[PROBLEM DETAILS] Extract every line in the rows below that contains the word "chart". Only matches with the same capitalization count.

[RECORDS FOR THIS EXERCISE]
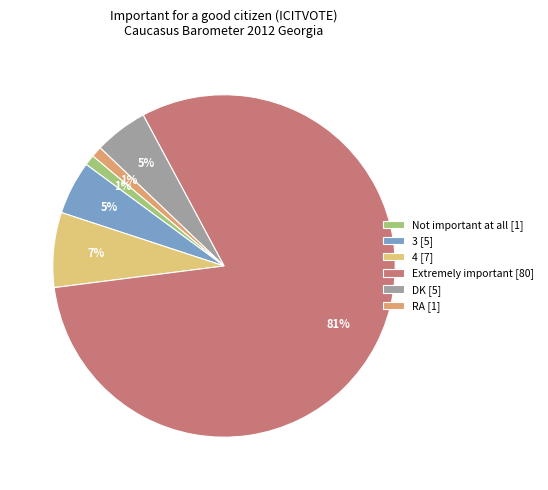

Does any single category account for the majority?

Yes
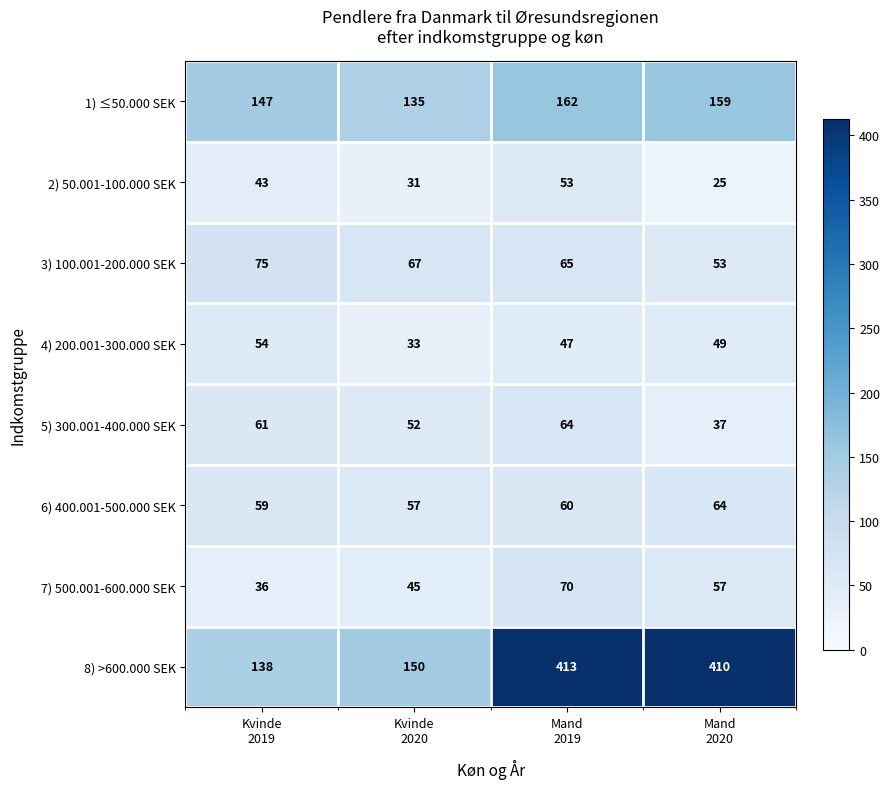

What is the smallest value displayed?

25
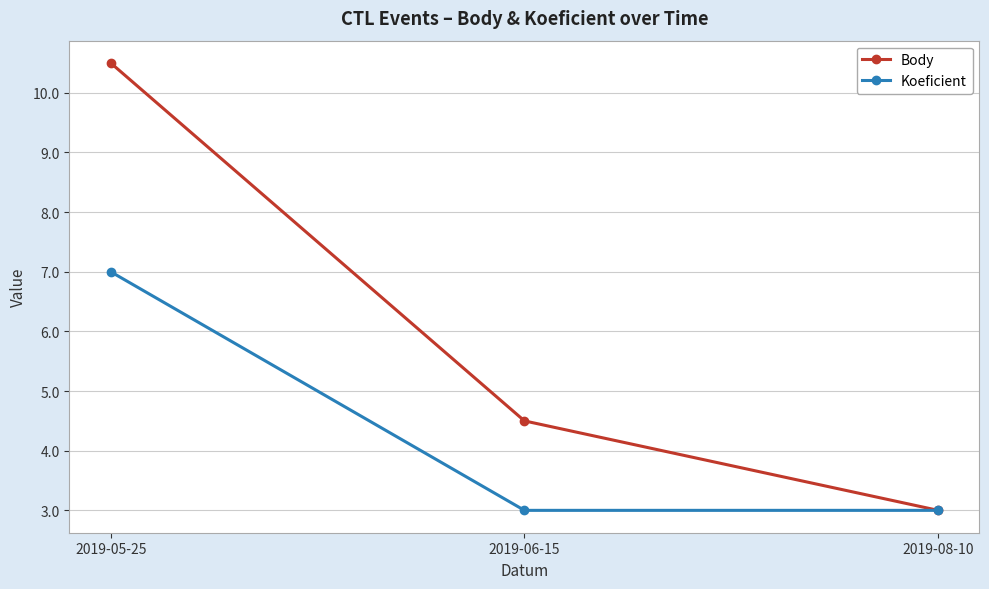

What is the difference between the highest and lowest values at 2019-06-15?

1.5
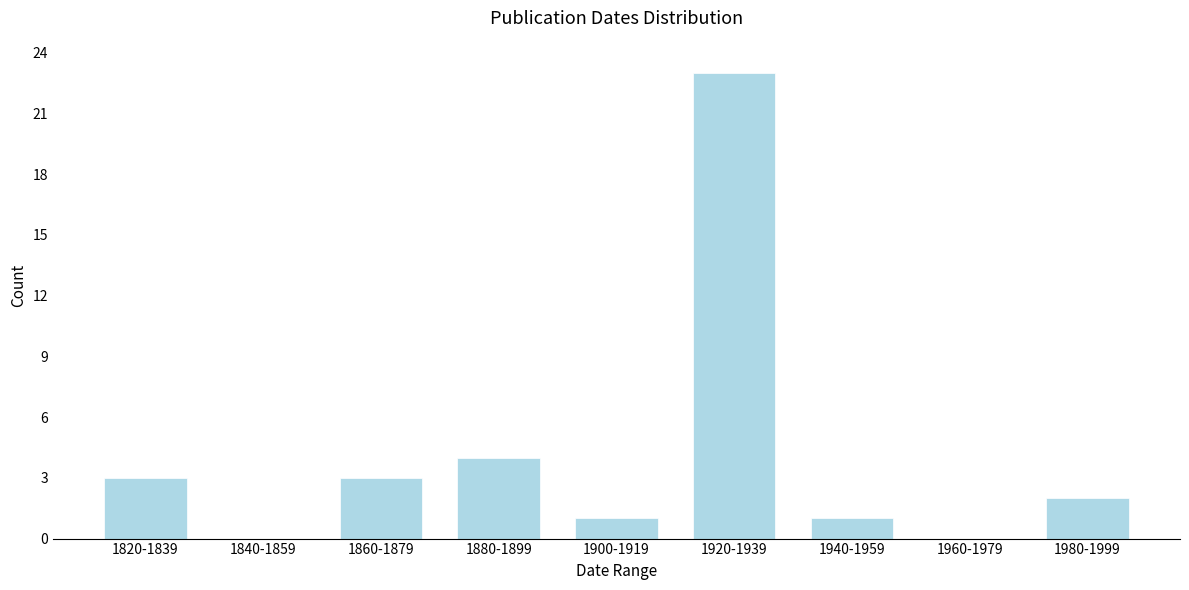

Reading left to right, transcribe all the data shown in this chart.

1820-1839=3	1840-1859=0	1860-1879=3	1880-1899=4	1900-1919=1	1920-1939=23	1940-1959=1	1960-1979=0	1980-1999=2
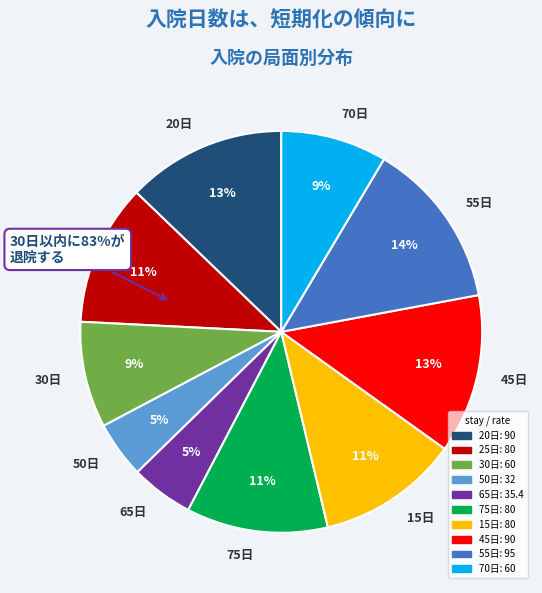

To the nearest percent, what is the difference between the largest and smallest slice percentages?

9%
==
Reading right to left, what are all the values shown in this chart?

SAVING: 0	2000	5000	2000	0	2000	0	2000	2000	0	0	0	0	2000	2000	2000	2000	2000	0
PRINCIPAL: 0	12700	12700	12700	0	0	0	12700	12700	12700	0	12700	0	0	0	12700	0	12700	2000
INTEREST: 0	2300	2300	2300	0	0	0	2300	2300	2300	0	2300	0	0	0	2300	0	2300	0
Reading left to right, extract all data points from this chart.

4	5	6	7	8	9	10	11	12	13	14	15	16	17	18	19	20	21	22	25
---
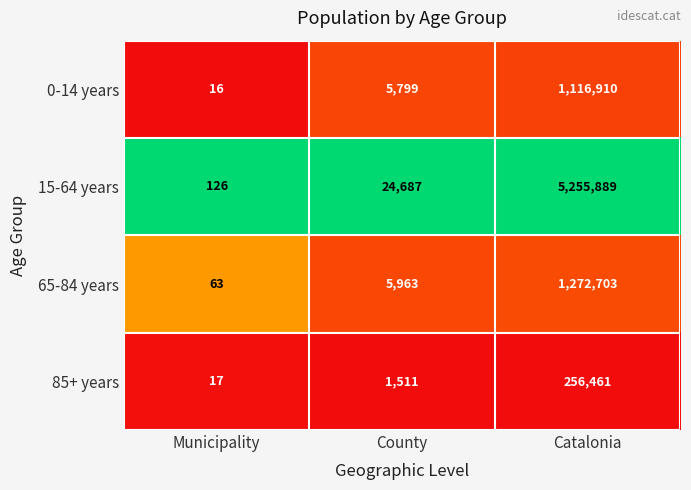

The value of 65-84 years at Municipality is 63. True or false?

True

[ANSWER TO THE EXERCISE]
Reading left to right, transcribe all the data shown in this chart.
Reading right to left, what are all the values shown in this chart?
Reading left to right, extract all data points from this chart.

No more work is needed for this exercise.